> [WHAT IS EXPECTED]: Please copy the data below exactly; none of the pictures in it belong in the copy.

> [DATA SUPPLIED]:
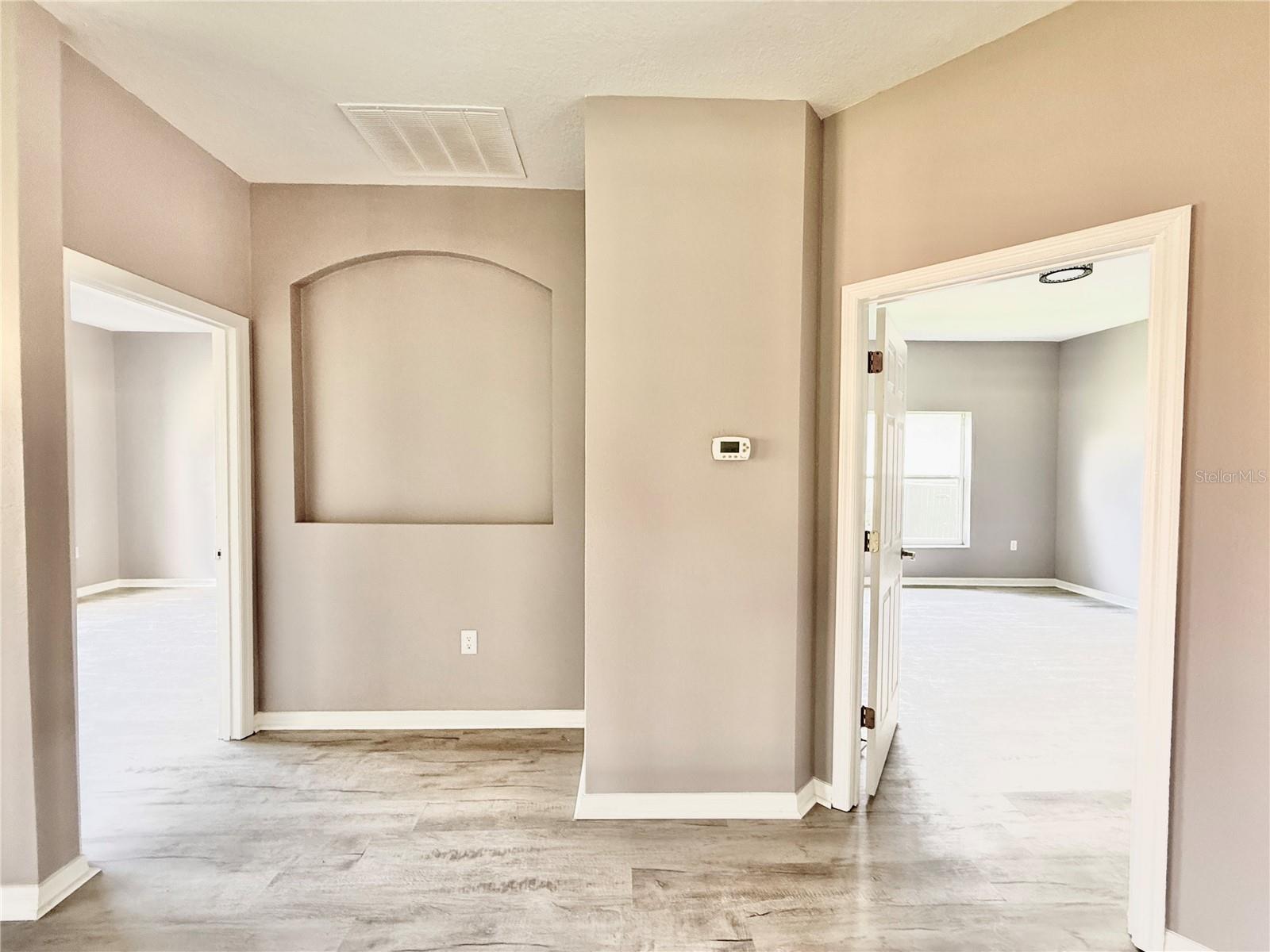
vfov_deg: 85.7
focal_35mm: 14
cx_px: 635
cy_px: 476
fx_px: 514
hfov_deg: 102.1
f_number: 2.2
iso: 400
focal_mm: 2.22
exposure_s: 1/60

> [FINISHED TASK]:
vfov_deg: 85.7
focal_35mm: 14
cx_px: 635
cy_px: 476
fx_px: 514
hfov_deg: 102.1
f_number: 2.2
iso: 400
focal_mm: 2.22
exposure_s: 1/60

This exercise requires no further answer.